# coyote



## Mallard Masher (Jan 15, 2006)

I was wondering what type of coyote trap most of the longlines were using. I was told that the square jaw Bridgers were working real great. Any comments.


----------



## conibear (Dec 30, 2005)

Mallard masher Thats what i use all modifacations on #3 Bridgers and #2 bridgers and also use the dogless Monatana # 3 they are all great traps hope this helps :beer:


----------



## Trapper62 (Mar 3, 2003)

Mallard,

Bridger makes a great trap, I prefer the #3 Montgomery dogless (which is no longer in production and in demand when you do find them) The 3# Montana is almost identical to the monty. Another really good coyote trap is a 1.65 Bridger off-set, with a center swivel. I have not had a coyote bust or pull out of this trap yet!

But it does not provide the larger jaw spread


----------



## price403 (Jan 3, 2006)

I've been using Duke #2 and #3 coilsprings for a few years and haven't had any pull outs at all. I just welded a piece of 9 gauge wire on the top of the jaws to increase the surface area and a swivel in the middle of the chain. They're a LOT cheaper than any other traps too. (7 or 8 bucks a piece) That way I could put a lot more out for the money...


----------



## cro (Jan 17, 2006)

i have a few yotes on my deer lease that i wouldn't mine getting rid of instead of shooting on the run. can you guys post a pic of one of these traps. thanks :sniper:


----------



## Trapper62 (Mar 3, 2003)

Cro, here is a link to the Bridger 1.65. It comes center swiveled, off-set jaws and ready right out of the box. All I do is night-latch the pan and dog assembly, rust, dye and use. At $90.00/dz the only thing cheaper to use is a snare. IMO!










The link to the company I purchase from is 
http://www.nwtrappers.com/catalog/traps ... d/btcs.asp

The Bridger #5 is a killer beaver trap, but don't get pinched in it!

The new Montana trap was designed an manufactored by Gerald Schmitt from New Ulm, Minnesota and John Grahm from Jordan, Montana, both excellent trappers.

Here is Geralds web site to his supply business:
http://www.schmittent.com/

The #3 Dogless Montana is a little bit more spendy but worth the money if you do any serious coyote trapping.










I hope these pictures work?


----------



## cro (Jan 17, 2006)

THANKS FOR THE PICS 
i don't think that i'll be able to use something like that on my lease with the deer and hogs because i'll have all kinds of broken legs and stuff.

thanks alot for the info :beer:


----------



## price403 (Jan 3, 2006)

I doubt you'd have to worry about broken legs.

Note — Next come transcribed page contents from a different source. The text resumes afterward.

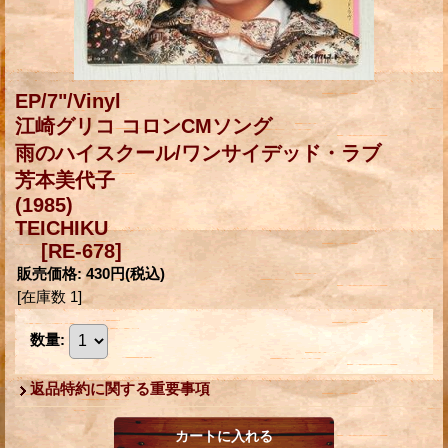
EP/7"/Vinyl
江崎グリコ コロンCMソング
雨のハイスクール/ワンサイデッド・ラブ
芳本美代子
(1985)
TEICHIKU
[RE-678]
販売価格
:
430円
(税込)
[在庫数 1]
数量
:
返品特約に関する重要事項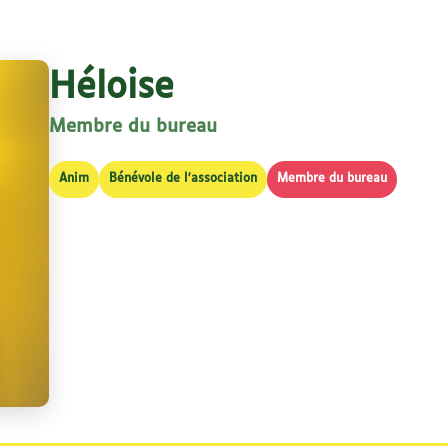
Héloise
Membre du bureau
Anim
Bénévole de l'association
Membre du bureau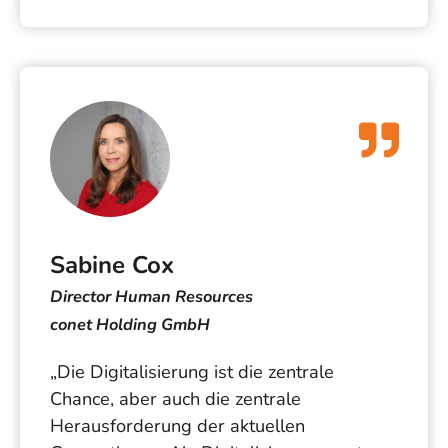
Sabine Cox
Director Human Resources
conet Holding GmbH
„Die Digitalisierung ist die zentrale
Chance, aber auch die zentrale
Herausforderung der aktuellen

I got my hand caught in a #3 coilspring trap the first time I handled one. It hurt quite a bit and it took me a few minutes to figure out how to get the jaws to open enough to slip my hand out with only one hand to use. It didn't break any bones in my hand, but it did leave a little bit of a knot on the back of my hand. Deer and hogs have some pretty tough bones in their legs, and their hooves are in line with their leg which makes it easy for them to slip right out if they get in one by accident. The trap holds coyotes and other animals by keeping them from pulling out past the pad on their paw. look at a dog's paw and you will see why. If you're looking for traps to use a few times you can't beat the Duke traps. A dozen #2s are $78.95 or #3s are $94.95 from http://www.murrayslures.com I wouldn't reccomend anything smaller due to the smaller area the coyote would have to step in. A #2 is 5 1/2" across and a #3 is6" across. That's a decent sized area for a coyote to step in at a set. With new traps I just boil them in water and baking soda for 30 minutes, rinse, and then wax them. I don't fool with dye until I've used my traps for a year or so. They usually rust enough to make the dye stick by then without having to wait for new ones to rust before using them.


----------



## cro (Jan 17, 2006)

thanks for the info


----------